# SCR Data Profile
> Kamiku Xue(yx3494@nyu.edu)

In [1]:
// define the project root
import org.apache.spark.sql.DataFrame
val root_folder = "/user/yx3494_nyu_edu/scr_data/"

## 1 BOCES and Need-to-Resource Capacity Categories(N/RC)

The need-to-resource capacity (N/RC) index, a measure of a district’s ability to meet the needs of its students with local
resources, is the ratio of the estimated poverty percentage1 (expressed in standard score form) to the Combined Wealth
Ratio2 (expressed in standard score form).
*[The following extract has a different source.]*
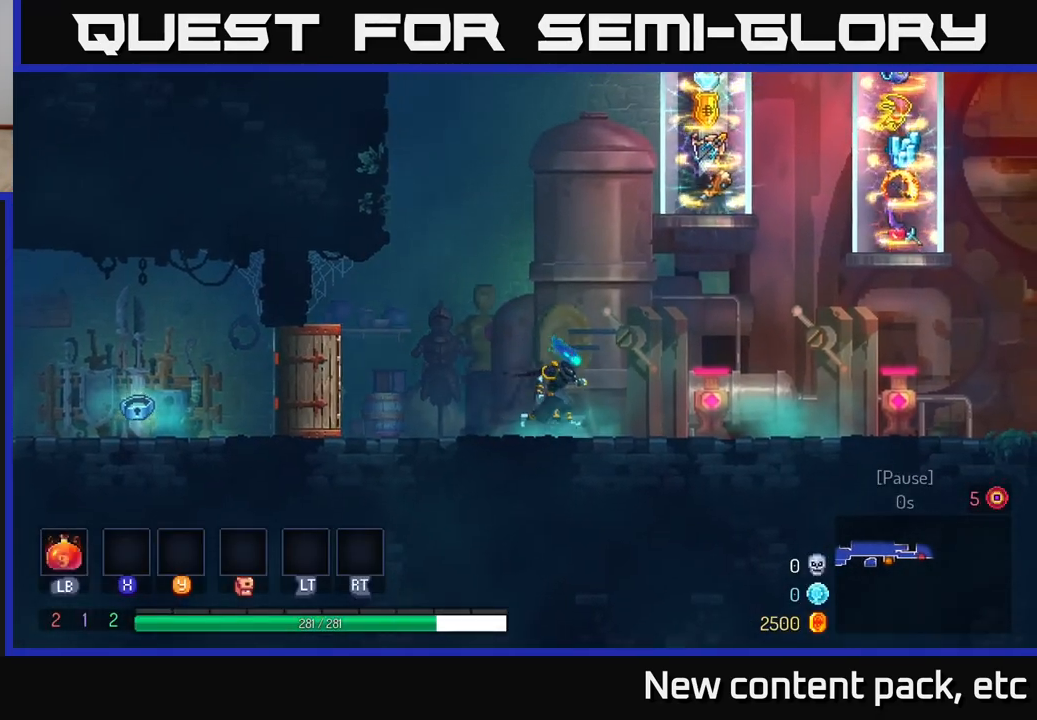
{"buttons": [], "left_stick": "right", "right_stick": "center", "events": [[217, "right_stick", "center"]]}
A district with both estimated poverty and Combined Wealth Ratio equal to
the State average would have a N/RC index of 1.0. N/RC categories are determined from this index using the definitions
in the table below.

In [3]:
// First see the data schema
for (i <- 2018 to 2023){
    var df = spark.read.option("header", "true")
        .option("multiLine", "true")
        .option("inferSchema", "true")
        .option("escape", "\"")
        .csv(root_folder + i + "/BOCES_NRC.csv")

        println("Year " + i)
        println("Total Columns " + df.columns.length)
        
        // see data structure
        df.printSchema
        // peek some data
        z.show(df.limit(3))
}

 

We will use the following columns:

- `ENTITY_CD `: Unique identifier for the entity for foreign key
- `SCHOOL_NAME`: The name of the school
- `YEAR`: School Year (2021 for 2020-21, 2022 for 2021-22, 2023 for 2022-23)
- `DISTRICT_NAME`: The name of the district
- `COUNTY_NAME`: The name of the county
- `NEEDS_INDEX`: N/RC index

Now profile the each column

In [5]:
// loop from 2018 to 2023 profile the NRC
for (i <- 2018 to 2023){
    var df = spark.read.option("header", "true")
        .option("multiLine", "true")
        .option("inferSchema", "true")
        .option("escape", "\"")
        .csv(root_folder + i + "/BOCES_NRC.csv")

        println("============== Year " + i + " ==============")
        println("Total entities " + df.count)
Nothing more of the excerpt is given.